**Exercise passage:**
|---|
The figures highlight the challenge facing European governments in meeting clean energy goals going forward. Germany has been trying to reduce its reliance on coal, which releases almost twice as many emissions as gas and more than 60 times those of nuclear energy, according to estimates from the Intergovernmental Panel on Climate Change.
One bright spot from the data was an increase in use of renewable energy. The proportion of electricity generated from wind power rose by 18% to 26% of all electricity generation, while solar energy production increased 20%.
The success in moving away from gas towards other energy sources could mean that the risk of hard energy rationing over the winter are less severe now, even with little or no Russian gas flows. However, a recession in the eurozone’s largest economy is still expected – as a large part of the impact comes via higher prices and because industries and households still rely on gas for heating. German industrial production slid 0.4% between July and September. Production at Germany’s most energy intensive industries fell almost 7% in the five months after Russia’s invasion of Ukraine. The consensus is that the demand destruction caused by the surge in prices will send the German economy into recession over the winter.
Meanwhile, Germany’s manufacturing export model appears under threat. Voices in government are arguing that having already suffered from reckless reliance on Russian gas, Germany’s economic dependence on another belligerent autocracy in the form of China has left it dangerously exposed.
Media reports suggest that Germany’s economy ministry run by the Greens, is looking to reducing support such as state investment and export guarantees for German companies operating in China. The stated intention is to achieve diversification rather than reducing exports from or investment in China overall. However, reduction in operations in an economy the size of China’s is unlikely to be made up by foreign markets elsewhere, it may well form part of a long-term reorientation away from manufacturing mercantilism.
The dangers to the German and wider EU economies from Berlin’s export-orientated model have long been clear. Since the early 2000’s, by suppressing domestic wages and demand, and prioritizing current account surpluses, Germany ultimately shifted production home and unemployment to the rest of the eurozone.
|---|
**Required work:**
[a] Summarize the passage on Germany's energy and economy in two sentences.
[b] Set down the part of the passage on Germany's energy and economy starting with "Meanwhile, Germany’s manufacturing" and going on through "it dangerously exposed.".
The listing after this point is separate material, apart from the passage on Germany's energy and economy.

**Multi-view geometry data:**
|---|
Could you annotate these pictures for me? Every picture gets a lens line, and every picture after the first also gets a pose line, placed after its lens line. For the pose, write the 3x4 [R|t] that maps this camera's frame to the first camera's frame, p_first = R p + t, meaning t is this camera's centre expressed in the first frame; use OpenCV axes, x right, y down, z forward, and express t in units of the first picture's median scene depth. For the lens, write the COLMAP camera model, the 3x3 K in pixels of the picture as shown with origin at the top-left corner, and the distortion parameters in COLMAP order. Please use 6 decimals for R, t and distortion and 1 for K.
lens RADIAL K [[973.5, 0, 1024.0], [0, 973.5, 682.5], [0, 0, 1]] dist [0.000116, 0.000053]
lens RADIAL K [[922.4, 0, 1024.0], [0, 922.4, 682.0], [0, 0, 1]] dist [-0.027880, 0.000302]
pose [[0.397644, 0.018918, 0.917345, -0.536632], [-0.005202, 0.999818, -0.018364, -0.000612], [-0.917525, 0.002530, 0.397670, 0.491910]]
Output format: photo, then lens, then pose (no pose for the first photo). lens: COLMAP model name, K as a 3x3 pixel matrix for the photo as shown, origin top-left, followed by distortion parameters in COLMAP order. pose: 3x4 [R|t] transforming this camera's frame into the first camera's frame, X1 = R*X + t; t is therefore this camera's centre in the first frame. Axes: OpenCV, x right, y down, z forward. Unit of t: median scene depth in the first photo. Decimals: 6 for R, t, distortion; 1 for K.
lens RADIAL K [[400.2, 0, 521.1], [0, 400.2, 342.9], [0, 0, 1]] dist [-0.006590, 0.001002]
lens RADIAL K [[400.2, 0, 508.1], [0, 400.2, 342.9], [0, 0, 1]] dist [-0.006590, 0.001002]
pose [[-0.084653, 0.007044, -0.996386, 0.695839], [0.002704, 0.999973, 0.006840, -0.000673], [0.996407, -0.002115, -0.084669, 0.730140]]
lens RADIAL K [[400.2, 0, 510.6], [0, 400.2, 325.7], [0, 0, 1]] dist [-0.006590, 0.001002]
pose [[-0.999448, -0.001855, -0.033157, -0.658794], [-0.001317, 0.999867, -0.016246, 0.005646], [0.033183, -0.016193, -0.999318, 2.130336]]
|---|
**Numbered responses:**
[a] Renewable energy use in Germany increased, and the move away from gas toward other sources could make hard energy rationing over the winter less likely, though a recession is still expected because of higher prices and continued reliance on gas for heating. Germany's manufacturing export model also appears under threat, with the economy ministry reportedly looking to reduce support for German companies operating in China.

[b]
Meanwhile, Germany’s manufacturing export model appears under threat. Voices in government are arguing that having already suffered from reckless reliance on Russian gas, Germany’s economic dependence on another belligerent autocracy in the form of China has left it dangerously exposed.